La créature ouvrit sa bouche en grand, comme si elle poussait un cri terrible. Ses yeux blancs s'agrandirent en même temps. Elle élança ensuite son bras en arrière, se préparant à riposter. Hywel se jeta à terre juste avant de recevoir le coup. Elle évita de justesse la main qui s'était abattue vers elle, mais elle était désormais vulnérable. La créature fonça droit sur elle, courant tel un primate. Hywel fut tétanisée. Elle ferma les yeux lorsque l'être d'encre ne fut plus qu'à un mètre d'elle, persuadée que sa fin était imminente.
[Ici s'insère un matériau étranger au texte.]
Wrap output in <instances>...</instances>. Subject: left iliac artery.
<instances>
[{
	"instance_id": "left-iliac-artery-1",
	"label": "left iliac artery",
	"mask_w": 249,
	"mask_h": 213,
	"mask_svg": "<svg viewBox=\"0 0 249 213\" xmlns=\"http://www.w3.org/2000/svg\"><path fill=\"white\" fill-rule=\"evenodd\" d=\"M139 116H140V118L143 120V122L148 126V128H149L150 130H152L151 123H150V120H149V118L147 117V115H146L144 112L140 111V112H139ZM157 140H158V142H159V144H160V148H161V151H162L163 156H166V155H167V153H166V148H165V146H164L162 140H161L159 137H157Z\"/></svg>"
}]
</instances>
Soudain, Hywel entendit le bruit d'un tir arbalète, puis une flèche siffla près de son oreille. Une fois ses yeux rouverts, elle constata que la créature avait disparu. Pas une seule goutte d'encre n'apparaissait devant elle.
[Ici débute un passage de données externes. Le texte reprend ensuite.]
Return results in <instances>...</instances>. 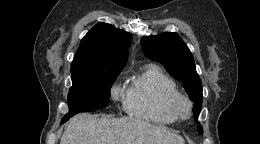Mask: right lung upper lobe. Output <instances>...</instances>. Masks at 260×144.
I'll return each instance as SVG.
<instances>
[{
    "instance_id": "right-lung-upper-lobe-1",
    "label": "right lung upper lobe",
    "mask_w": 260,
    "mask_h": 144,
    "mask_svg": "<svg viewBox=\"0 0 260 144\" xmlns=\"http://www.w3.org/2000/svg\"><path fill=\"white\" fill-rule=\"evenodd\" d=\"M132 34L104 22L82 39L71 64L72 75L122 70L128 59Z\"/></svg>"
}]
</instances>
A une dizaine de mètres, une vieille femme à la tenue bariolée observait Hywel. Debout, ses jambes ancrées au sol, elle tenait dans ses mains une arbalète. Hywel se releva, son cœur tambourinant encore dans sa poitrine. Sa confrontation avec la chose n'avait duré que quelques minutes, mais elle avait l'impression d'avoir vu sa vie défiler devant ses yeux. Elle n'avait pas eu le temps de réaliser ce qui venait de se produire.

Hywel se dirigea vers la vieille femme, toujours en train de l'observer. Ses cheveux poivre et sel étaient recouverts d'un foulard coloré aux motifs abstraits. Lorsqu'Hywel se retrouva en face d'elle, elle remarqua qu'elle était encore plus âgée qu'elle ne l'aurait pensé. De profondes rides marquaient sa peau terne. Pourtant, malgré son âge avancé, elle lui avait sauvé la vie.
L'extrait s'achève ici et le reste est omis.